Location: 30 26.35'S 13 19.53'E
I want to preface this post by saying that after an eventful night on Argo, everyone is safe and well-rested, and we are still on course to St. Helena. With that said, last night, during our first-night watch around 21:00, we made a crash gybe that snapped our mainsail boom. Watch- team one was on deck and assisted our staff in securing the mainsail and broken boom to the deck safely. Our forward staysail and main staysail were undamaged and are now powering us toward St. Helena on schedule!
With a fresh start this morning, the crew hopped right back into our daily routines of watches, meals together, naps on deck, and jobs around the boat followed by classes and deck showers. For those of you curious about what a deck shower is, allow me to clarify. Although Argo is equipped heads (restrooms) below deck, our freshwater maker can only work so fast and uses up quite a bit of energy. Additionally, getting 26 students through two showers seems just short of chaos.

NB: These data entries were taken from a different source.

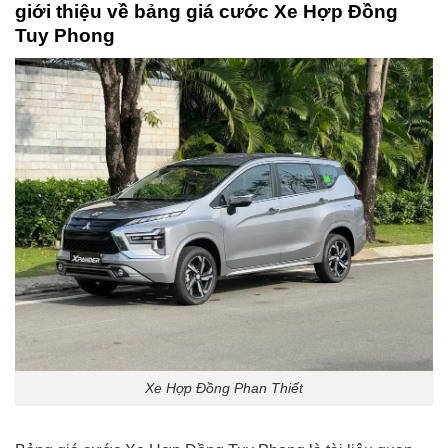
giới thiệu về bảng giá cước
Xe Hợp Đồng
Tuy Phong
Xe Hợp Đồng Phan Thiết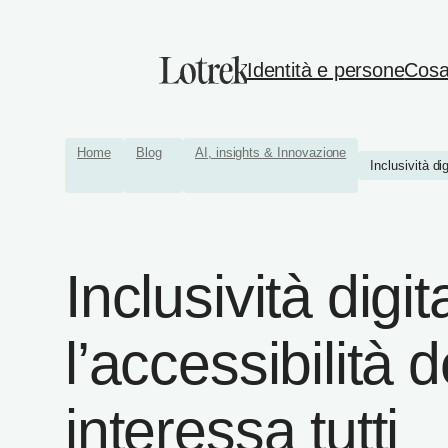
Identità e persone
Cosa
Home
Blog
AI, insights & Innovazione
Inclusività dig
Inclusività digi
l’accessibilità d
interessa tutti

Our solution to this issue involves jerry-rigging a shower hose to one of our forward shrouds that pumps saltwater on deck. With swimsuits on and towels waiting, we take turns soaping up and rinsing off in the refreshing saltwater.
After my 00:00-04:00 watch, my day officially started at noon with a grilled cheese sandwich and tomato soup breakfast/lunch and a two-hour dog watch. This shortened watch consisted of bow- watch, boat, and engine room checks interspersed with time to chat with my watch team members and leaders. Quickly bouncing back from last nights boom incident, jokes were cracked, and predictions were made regarding the cause of the crash gybe making for an enjoyable watch.
We are now three days out from Cape Town and have covered just over 350 nautical miles. Our crew and staff are embracing the challenges weve experienced thus far and looked forward to the adventures yet to come on our way to St. Helena!